Lo chiamavano “piramide spaziale”, ma non solo. Si tratta dell’Autogrill di Villoresi Ovest, un simbolo per tutti gli abitanti della zona, tra le strutture più famose della catena.
Costruito agli albori del boom, nel 1958, per far fronte alla crescente motorizzazione degli italiani, per i quali l’automobile era un sogno che si realizzava, era un edificio che guardava al futuro, uscito dalla matita del geniale architetto Angelo Bianchetti. Aderente allo stile razionalista, i suoi lavori hanno segnato la storia delle nostre stazioni autostradali, essendo egli anche l’inventore dei celebri “Autogrill a ponte”, il primo dei quali realizzato nel 1959 a Fiorenzuola d’Adda.
Bianchetti volle proiettare la nuova struttura verso il domani, con uno stile caratteristico e, si sarebbe detto un tempo, “ardito”. Egli disegnò un’imponente impalcatura bianca a forma di piramide, sormontata da una cupola dalle punte rotonde; circa 20 metri più sotto, l’edificio principale, caratterizzato invece da una forma circolare e aerodinamica, in cui trovava posto l’area di servizio vera e propria, con il bar e il ristorante. All’interno, un grande lampadario a goccia dominava il soffitto.
Persino la celebre rivista “Life” avrebbe dedicato un articolo al nuovo Autogrill, esaltandone il lusso, la modernità e l’eleganza.
Scrisse pochi anni fa il “Sole 24 Ore”, «Il futuro che Bianchetti prefigurò nell’armonia di triangoli e cerchi dell’autogrill Villoresi Ovest manifestava i segni di un’epoca che respirava nella sfida dell’uomo contro le leggi di gravità. Erano gli anni delle conquiste spaziali e qualcosa che appartiene al linguaggio dell’universo da esplorare è rimasto ancora oggi nell’atmosfera che si avverte ai piedi di questa piramide».
Anni più tardi, il futuro arrivò davvero, e Autogrill decise di “omaggiare” a modo suo la vecchia struttura, inaugurando nel 2013, di fronte allo storico Villoresi Ovest, la nuova area di Villoresi Est: un avveniristico vulcano, disegnato dall’architetto Giulio Ceppi, alto 30 metri (10 in più della “piramide”) e illuminato di rosso alla sera.
Mentre il nuovo avanzava, tuttavia, l’opera di Bianchetti invecchiava, e il trascorrere non risparmiò il Villoresi Ovest: luci spente, impianti vecchi e malfunzionanti, locali polverosi e inadeguati, persino la qualità del servizio – lamentano alcune recensioni che si leggono online – sarebbe peggiorata.

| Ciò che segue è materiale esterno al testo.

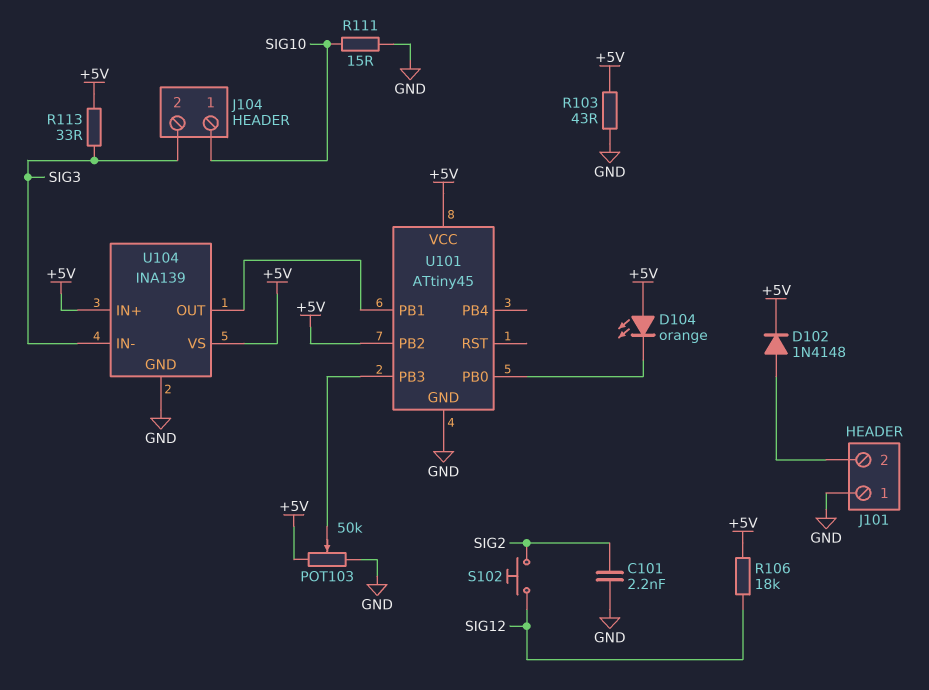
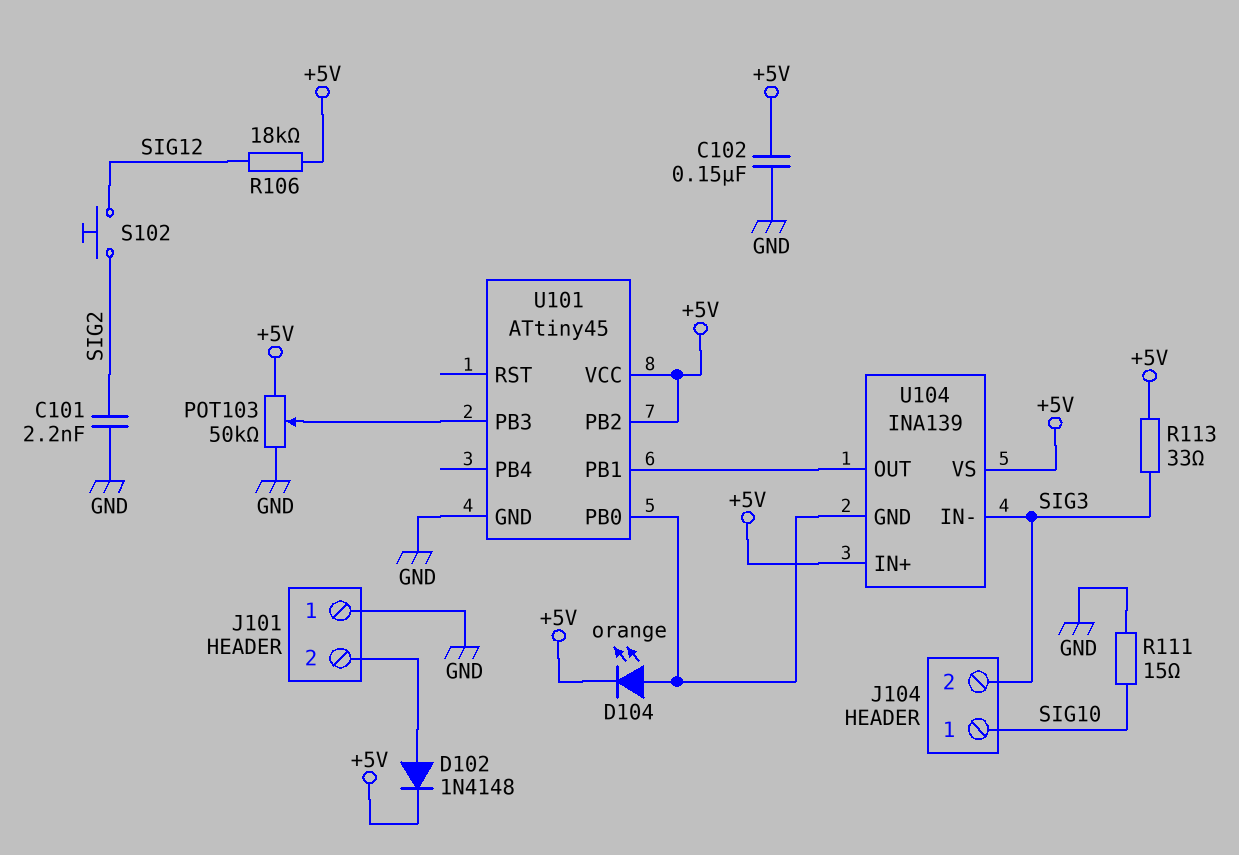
C102: none -> 150nF (+5V, GND)
D104: LED orange (A +5V, K U101/PB0) -> LED orange (A U101/PB0, K +5V)
R103: 43 (+5V, GND) -> none
U104 pin GND: GND -> U101/PB0

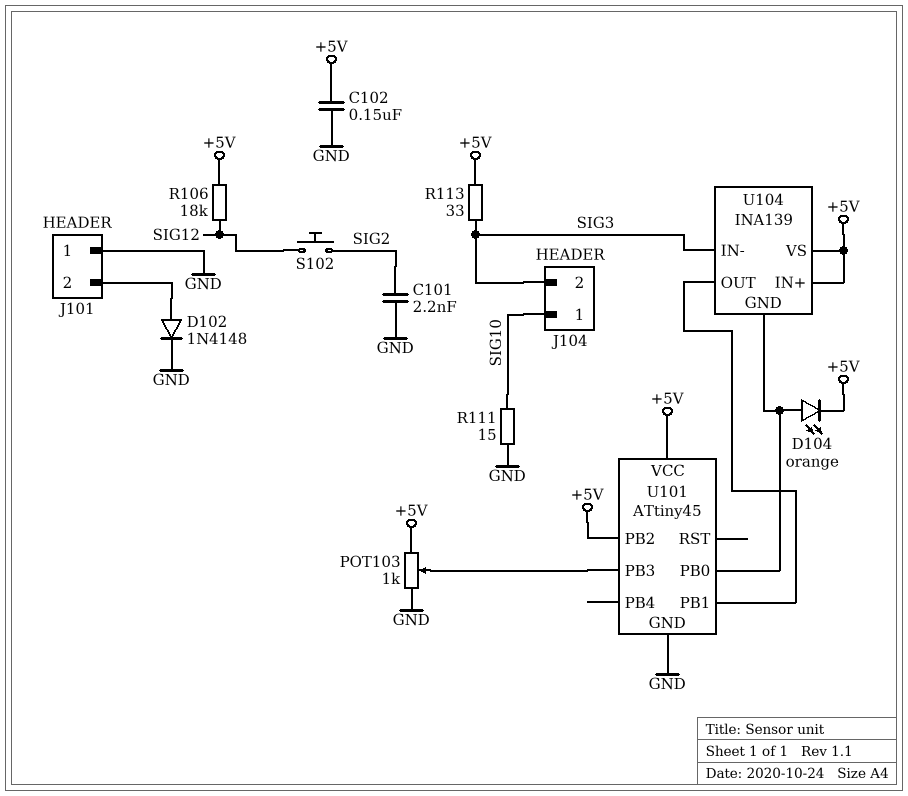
D102: diode 1N4148 (A J101/2, K +5V) -> diode 1N4148 (A J101/2, K GND)
POT103: 50k (+5V, GND, wiper U101/PB3) -> 1k (+5V, GND, wiper U101/PB3)

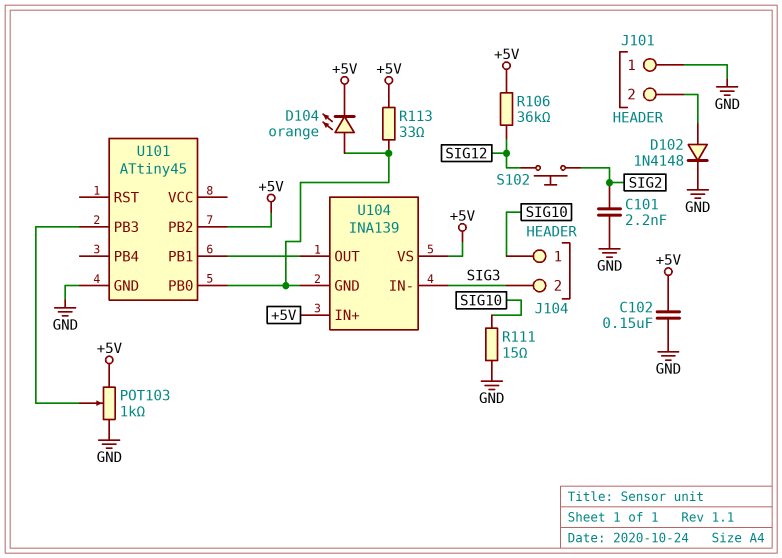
R106: 18k (+5V, SIG12) -> 36k (+5V, SIG12)
R113: 33 (+5V, SIG3) -> 33 (+5V, U101/PB0)
U101 pin VCC: +5V -> none

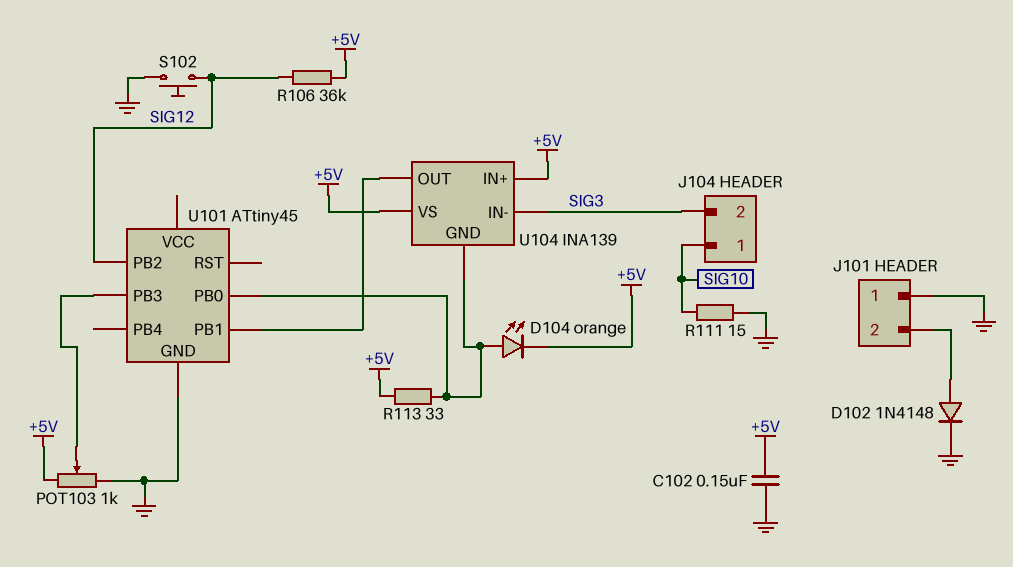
C101: 2.2nF (GND, SIG2) -> none
S102: button (SIG2, SIG12) -> button (GND, SIG12)
U101 pin PB2: +5V -> SIG12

Forse per questo, la società ha deciso per una drastica ristrutturazione della struttura; iniziati nel 2020, i lavori hanno visto prima lo svuotamento della struttura e poi la demolizione dello storico edificio del ristorante, la cui forma richiamava quasi un’astronave. In molti, sui canali social, hanno accolto con stupore – e rimpianto – la demolizione del vecchio stabile, che ad alcuni ricordava il cartone anni ’60 dei “Jetsons” (i “Pronipoti”), ad altri i “poliziotteschi” degli anni ’70.

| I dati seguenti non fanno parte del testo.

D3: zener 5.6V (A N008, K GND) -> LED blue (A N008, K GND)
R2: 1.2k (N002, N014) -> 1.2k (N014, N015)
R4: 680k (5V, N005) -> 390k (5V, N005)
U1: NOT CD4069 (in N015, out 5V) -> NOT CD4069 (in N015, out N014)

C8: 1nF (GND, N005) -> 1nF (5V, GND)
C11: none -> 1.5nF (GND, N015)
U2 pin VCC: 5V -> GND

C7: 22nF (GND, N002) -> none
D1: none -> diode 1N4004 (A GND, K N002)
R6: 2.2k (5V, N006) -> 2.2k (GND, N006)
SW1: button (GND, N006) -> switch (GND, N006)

Sono allora emersi i ricordi di tante persone che lo avevano frequentato; da chi ne faceva una “tappa fissa quando andavo a ballare a Milano”, a chi lo considerava un vero e proprio “punto di riferimento”, un “monumento” storico da preservare. Un “simbolo”, secondo molti, di quell’Italia del dopoguerra che cercava di ripartire. Autogrill, tuttavia, ha dichiarato di avere investito oltre 4,5 milioni di euro per la riqualificazione e, se la caratteristica piramide rimane al suo posto, anche la “astronave” del Bianchetti è destinata ad atterrare nuovamente a Villoresi.

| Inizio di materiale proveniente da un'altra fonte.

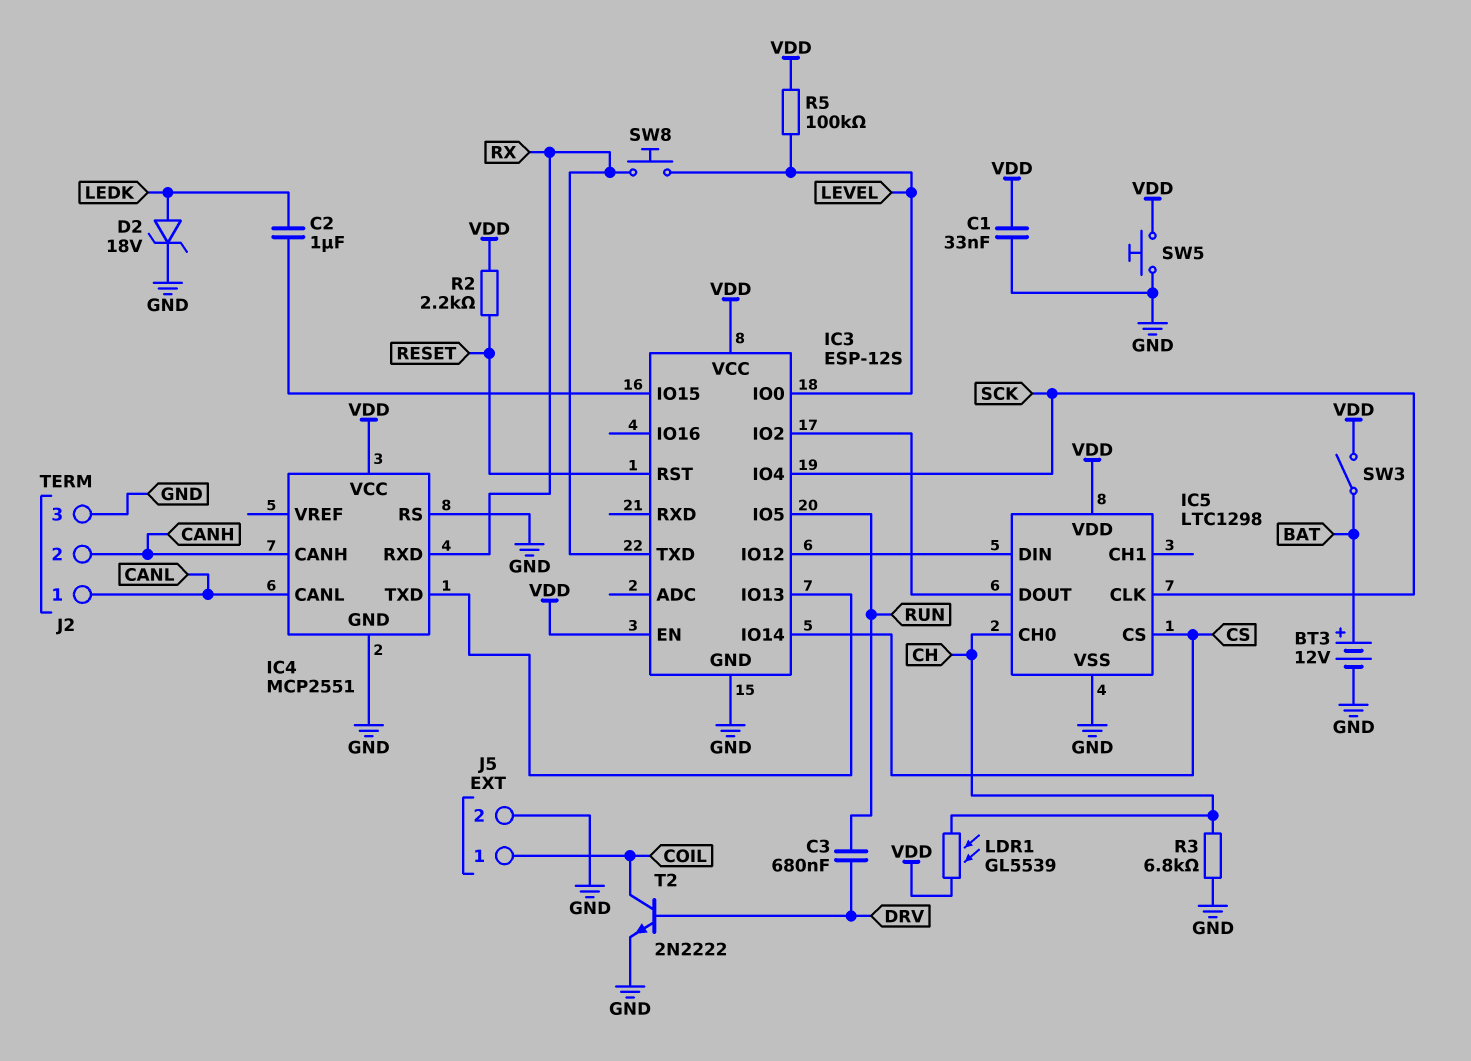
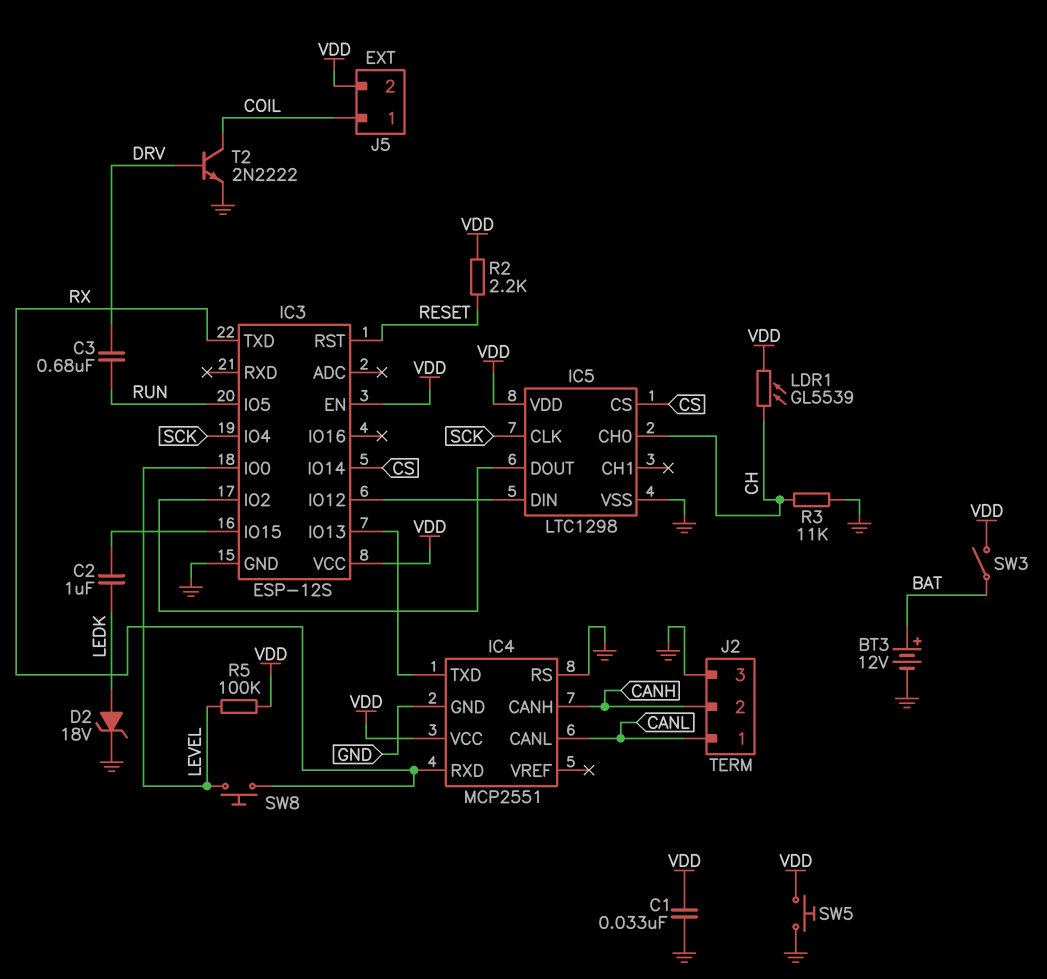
J5 pin 2: GND -> VDD
R3: 6.8k (CH, GND) -> 11k (CH, GND)

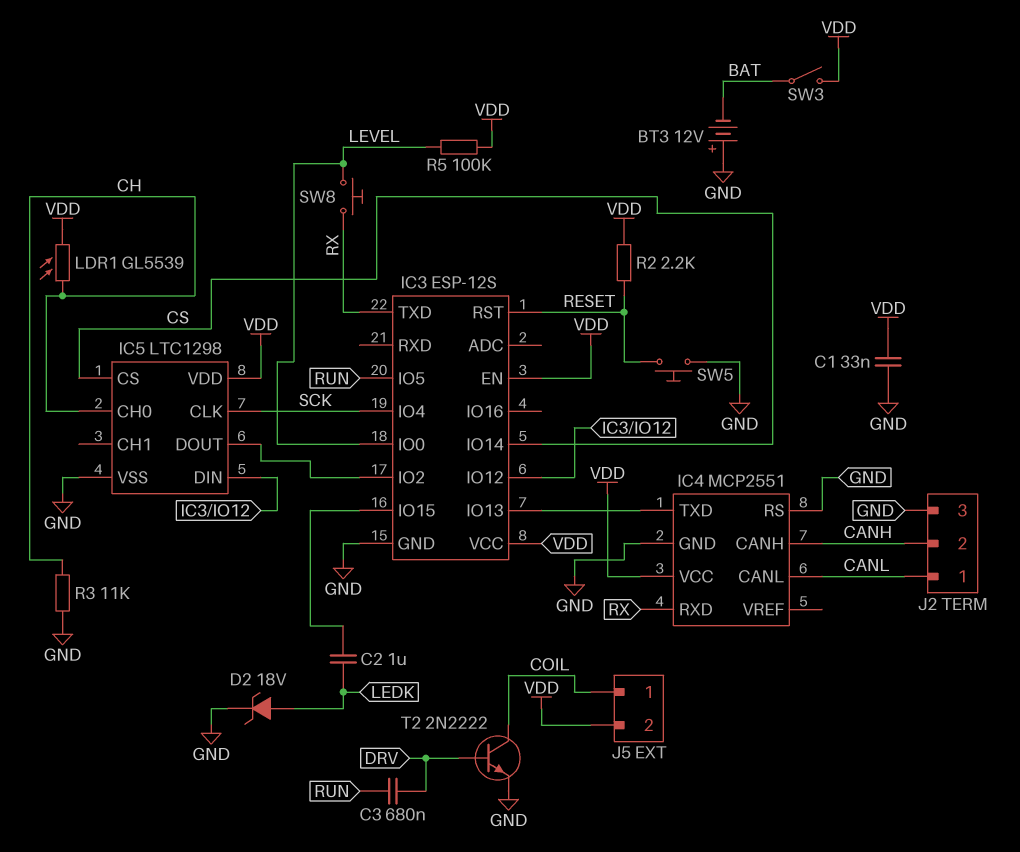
BT3: 12V (plus BAT, minus GND) -> 12V (plus GND, minus BAT)
SW5: button (GND, VDD) -> button (GND, RESET)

Sì, perché la società ha reso noto che il rinnovamento in atto prevede una “ricostruzione conservativa del design originale”.
Il piano, infatti, ha previsto la ricostruzione dell’edificio originale, inaugurato a novembre 2020, secondo i più moderni standard edilizi in tema di sicurezza, materiali ed efficienza energetica. All’interno, invece, un nuovo concept, che omaggia però il 1958, l’anno di inaugurazione del vecchio ristorante.
Insomma, un compromesso tra l’estetica futuristica degli anni ’50 e i dettami di sostenibilità moderni che, speriamo, sapranno ridare lustro alla “Piramide” di Villoresi, uno dei più famosi esempi di quella “architettura della benzina” che caratterizza, da oltre un secolo, le strade di tutto il mondo.